Once you grasp being able to see yourself and your surroundings with your eyes closed, you can begin to use imagery. Imagery is an ability to see anything you want from first person to third person point of views and change the picture you see to how you want it to be.
Assuming you can do this now, close your eyes and take a look at the field you are shooting on. Picture everything around you as you wish. The sky, the grass or dirt, the target, the trees, the wind, everything you would see when you shoot. You can use imagery in your mind to change the field and things like weather or time of day. You can picture yourself shooting on a rainy day and visualize the water running down the riser. Imagery can go even further with your senses and you can learn to smell the rain or feel it on your skin.
Imagery is a key ingredient to a stronger mental game because it allows you to create a perfect picture of what you should be doing and to find ways to fix problems before ever shooting a single real shot. If you feel comfortable in an environment before ever showing up to that place you will already feel more confident.
Never been to a specific tournament or location and feel anxious about it? Use imagery to calm yourself down. Find pictures on the web of previous tournaments at that location. Study the pictures or video. Look at how it is laid out, the grass or carpet if indoor, look at the targets and lighting, and find everything you can to picture yourself standing there. Imagine being the one who took the pictures or video. Close your eyes and look around the venue. Get a feel of the place. Walk around a bit in your head. Go stand on the shooting line and fire a shot real fast. Don’t worry, no one will mind.
You can even go online to see average weather of the venue or find the weather for that day you will be there. You will know if it is 70deg with sun or 90deg with rain. Visualize yourself on the shooting line knowing what it looks like and what the weather is like. Visualize and imagine the perfect shot. Picture how perfect you release the string and how strong your bow arm is. Visualize everything as if you were actually there right now.
Take a WEAK column item and work on it in your head. Visualize yourself doing it the right way, perfect. Picture yourself shooting with perfection. Work on it in your mind until you just want to pick up the bow and just do it right away. Build confidence before you even stand on the shooting line. Use imagery to curb your fears. Shoot strong shots in your head.
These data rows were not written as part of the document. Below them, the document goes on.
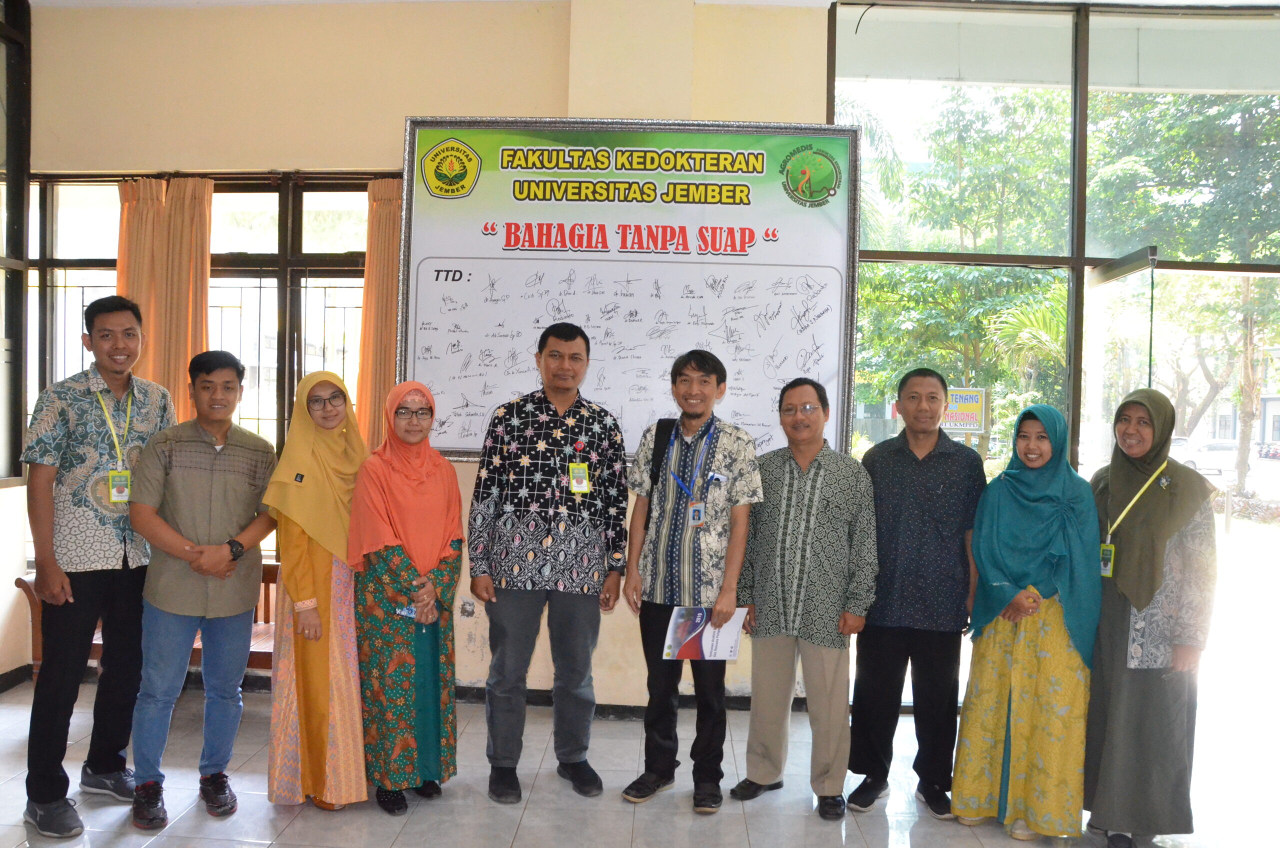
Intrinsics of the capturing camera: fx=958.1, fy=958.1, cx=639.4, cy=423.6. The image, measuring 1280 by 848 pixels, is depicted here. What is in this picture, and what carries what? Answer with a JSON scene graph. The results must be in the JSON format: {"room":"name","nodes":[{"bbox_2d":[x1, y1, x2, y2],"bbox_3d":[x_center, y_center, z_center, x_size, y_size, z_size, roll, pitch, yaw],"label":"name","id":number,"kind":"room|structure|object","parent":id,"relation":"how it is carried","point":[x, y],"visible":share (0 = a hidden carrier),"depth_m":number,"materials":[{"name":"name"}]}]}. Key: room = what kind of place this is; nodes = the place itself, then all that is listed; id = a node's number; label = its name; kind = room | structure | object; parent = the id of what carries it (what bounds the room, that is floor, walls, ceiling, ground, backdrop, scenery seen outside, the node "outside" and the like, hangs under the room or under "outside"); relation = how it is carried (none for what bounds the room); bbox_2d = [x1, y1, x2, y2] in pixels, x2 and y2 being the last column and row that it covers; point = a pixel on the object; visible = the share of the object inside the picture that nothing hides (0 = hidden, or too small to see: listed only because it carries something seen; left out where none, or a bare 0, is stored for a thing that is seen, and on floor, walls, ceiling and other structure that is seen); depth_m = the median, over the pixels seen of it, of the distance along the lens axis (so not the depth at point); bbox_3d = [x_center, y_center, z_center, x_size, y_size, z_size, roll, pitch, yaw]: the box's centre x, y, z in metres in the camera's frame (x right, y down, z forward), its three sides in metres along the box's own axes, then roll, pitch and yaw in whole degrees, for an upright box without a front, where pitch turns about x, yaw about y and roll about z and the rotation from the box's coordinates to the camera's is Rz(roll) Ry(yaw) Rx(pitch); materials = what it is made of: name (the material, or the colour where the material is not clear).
{"room":"lobby","nodes":[
{"label":"lobby","id":0,"kind":"room"},
{"bbox_2d":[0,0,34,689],"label":"left wall","id":1,"kind":"structure","parent":0,"point":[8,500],"depth_m":4.78,"materials":[{"name":"paint"}]},
{"bbox_2d":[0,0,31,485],"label":"side window","id":2,"kind":"structure","parent":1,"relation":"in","point":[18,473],"depth_m":4.89,"materials":[{"name":"glass"}]},
{"bbox_2d":[8,0,829,702],"bbox_3d":[-0.585,-0.434,4.797,5.663,3.678,0.270,1,1,3],"label":"wall","id":3,"kind":"structure","parent":0,"point":[414,105],"depth_m":4.77,"materials":[{"name":"beige paint"}]},
{"bbox_2d":[116,175,212,420],"bbox_3d":[-2.512,-0.243,5.033,0.535,2.140,0.146,1,1,3],"label":"curtain","id":4,"kind":"object","parent":3,"relation":"attached to","point":[171,359],"visible":0.45,"depth_m":5.02,"materials":[{"name":"fabric"}]},
{"bbox_2d":[17,169,389,559],"bbox_3d":[-2.237,-0.268,5.117,2.125,2.079,0.155,1,1,3],"label":"window","id":5,"kind":"structure","parent":3,"relation":"in","point":[296,231],"depth_m":5.13,"materials":[{"name":"brown"}]},
{"bbox_2d":[357,176,404,453],"bbox_3d":[-1.280,-0.202,5.082,0.479,2.243,0.140,1,1,3],"label":"curtain","id":6,"kind":"object","parent":3,"relation":"attached to","point":[366,290],"visible":0.37,"depth_m":5.07,"materials":[{"name":"orange fabric"}]},
{"bbox_2d":[449,684,798,715],"bbox_3d":[-0.803,1.354,4.663,4.181,0.088,0.124,1,1,3],"label":"baseboard","id":7,"kind":"structure","parent":3,"relation":"attached to","point":[542,703],"depth_m":4.70,"materials":[{"name":"black"}]},
{"bbox_2d":[400,117,858,463],"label":"signboard","id":8,"kind":"object","parent":3,"relation":"attached to","point":[767,394],"visible":0.86,"depth_m":4.63,"materials":[{"name":"white plastic"}]},
{"bbox_2d":[827,0,1279,701],"bbox_3d":[2.892,-0.314,4.937,3.607,3.658,0.162,1,1,3],"label":"right window","id":9,"kind":"structure","parent":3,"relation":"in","point":[1083,77],"depth_m":4.92,"materials":[{"name":"glass"}]},
{"bbox_2d":[941,386,989,435],"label":"sign","id":10,"kind":"object","parent":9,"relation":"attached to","point":[970,419],"visible":0.69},
{"bbox_2d":[1084,247,1157,467],"bbox_3d":[2.428,0.346,4.936,0.154,2.306,0.869,1,1,3],"label":"glass door","id":11,"kind":"structure","parent":9,"relation":"in","point":[1118,273],"depth_m":4.86,"materials":[{"name":"glass"}]},
{"bbox_2d":[0,674,1279,847],"bbox_3d":[0.169,1.504,2.051,7.769,0.114,6.370,1,1,3],"label":"floor","id":12,"kind":"structure","parent":0,"point":[289,829],"depth_m":3.59,"materials":[{"name":"tile"}]},
{"bbox_2d":[16,295,174,840],"bbox_3d":[-1.981,0.460,3.490,0.527,1.842,0.598,1,1,3],"label":"man","id":13,"kind":"object","parent":12,"relation":"on","point":[83,436],"visible":0.93,"depth_m":3.33},
{"bbox_2d":[8,561,280,680],"bbox_3d":[-2.070,1.033,4.500,1.471,0.652,0.501,1,1,3],"label":"wooden bench","id":14,"kind":"object","parent":12,"relation":"on","point":[251,656],"visible":0.11,"depth_m":4.48,"materials":[{"name":"brown wood"}]},
{"bbox_2d":[124,348,279,828],"bbox_3d":[-1.596,0.557,3.507,0.523,1.631,0.564,1,1,3],"label":"man","id":15,"kind":"object","parent":12,"relation":"on","point":[211,493],"visible":0.99,"depth_m":3.39},
{"bbox_2d":[261,363,368,809],"bbox_3d":[-1.190,0.610,3.612,0.403,1.531,0.624,1,1,3],"label":"woman","id":16,"kind":"object","parent":12,"relation":"on","point":[344,490],"visible":0.84,"depth_m":3.45},
{"bbox_2d":[346,379,465,814],"bbox_3d":[-0.871,0.638,3.617,0.435,1.508,0.648,1,1,-12],"label":"woman","id":17,"kind":"object","parent":12,"relation":"on","point":[434,540],"visible":0.97,"depth_m":3.46},
{"bbox_2d":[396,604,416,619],"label":"card","id":18,"kind":"object","parent":17,"relation":"in","point":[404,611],"visible":0.34,"depth_m":3.54,"materials":[{"name":"blue"}]},
{"bbox_2d":[465,321,632,805],"bbox_3d":[-0.369,0.506,3.851,0.583,1.811,0.594,1,1,-21],"label":"man","id":19,"kind":"object","parent":12,"relation":"on","point":[592,532],"visible":0.98,"depth_m":3.66},
{"bbox_2d":[620,346,760,810],"bbox_3d":[0.211,0.574,3.759,0.499,1.692,0.581,1,1,3],"label":"man","id":20,"kind":"object","parent":12,"relation":"on","point":[715,367],"visible":0.99,"depth_m":3.63},
{"bbox_2d":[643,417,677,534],"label":"shoulder bag","id":21,"kind":"object","parent":20,"relation":"on","point":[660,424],"visible":0.2,"depth_m":3.89,"materials":[{"name":"black fabric"}]},
{"bbox_2d":[661,605,747,660],"bbox_3d":[0.242,0.789,3.589,0.312,0.188,0.152,1,1,3],"label":"booklet","id":22,"kind":"object","parent":20,"relation":"in","point":[697,619],"visible":0.83,"depth_m":3.58,"materials":[{"name":"paper"}]},
{"bbox_2d":[729,376,877,821],"bbox_3d":[0.647,0.639,3.756,0.569,1.594,0.563,2,1,40],"label":"man","id":23,"kind":"object","parent":12,"relation":"on","point":[802,522],"visible":0.98,"depth_m":3.57},
{"bbox_2d":[846,366,986,816],"bbox_3d":[1.073,0.614,3.775,0.526,1.660,0.585,1,1,3],"label":"man","id":24,"kind":"object","parent":12,"relation":"on","point":[925,488],"visible":0.98,"depth_m":3.60},
{"bbox_2d":[950,401,1102,841],"bbox_3d":[1.449,0.706,3.521,0.494,1.487,0.630,2,1,32],"label":"woman","id":25,"kind":"object","parent":12,"relation":"on","point":[995,584],"visible":0.97,"depth_m":3.37},
{"bbox_2d":[1081,387,1217,847],"bbox_3d":[1.795,0.678,3.432,0.451,1.544,0.675,1,1,3],"label":"woman","id":26,"kind":"object","parent":12,"relation":"on","point":[1135,688],"visible":0.89,"depth_m":3.26},
{"bbox_2d":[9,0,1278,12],"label":"ceiling","id":27,"kind":"structure","parent":0,"point":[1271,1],"depth_m":4.70,"materials":[{"name":"white paint"}]},
{"label":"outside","id":28,"kind":"structure","parent":0,"visible":0},
{"label":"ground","id":29,"kind":"structure","parent":28,"visible":0},
{"bbox_2d":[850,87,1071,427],"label":"tree","id":30,"kind":"object","parent":29,"relation":"on","point":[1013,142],"visible":0.5,"materials":[{"name":"green plant"}]},
{"bbox_2d":[1095,87,1279,499],"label":"tree","id":31,"kind":"object","parent":29,"relation":"on","point":[1251,112],"visible":0.76,"materials":[{"name":"green plant"}]},
{"bbox_2d":[1171,437,1240,473],"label":"car","id":32,"kind":"object","parent":29,"relation":"on","point":[1198,456],"visible":0.52,"materials":[{"name":"white"}]},
{"bbox_2d":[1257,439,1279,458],"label":"car","id":33,"kind":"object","parent":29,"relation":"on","point":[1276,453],"visible":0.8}
]}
The mind has a wonderful way of helping us correct physical struggles. If we imagine it enough the mind will start to help our physical bodies perform exactly the way we picture ourselves. You can cut WEAK issues time in half by using imagery to correct the problems.
By using imagery, which you can do anywhere at any time, you can learn to shoot an entire tournament before you even get there. Imagery is nothing more than picturing the perfect you. Anyone can do it with some practice and advanced practice will let you close your eyes anywhere and shoot all your shots perfectly while feeling the rain on your skin and the push of the wind on your back. Remember not to day dream and keep it realistic. Feel confident when visualizing yourself, and always visualize hitting the X!
You want to use imagery before shooting every real shot. Picture your shot process and how you want to execute the shot before nocking the arrow. Then shoot it exactly how you imagined.
What are you imagining right now? For me I am using imagery to see myself preparing my gear with my Archery Backpack before heading to the field.
Weekly Challenge: Use imagery to help move a WEAK column item over. Remember that moving a WEAK item over is about confidence and confidence is all in your head.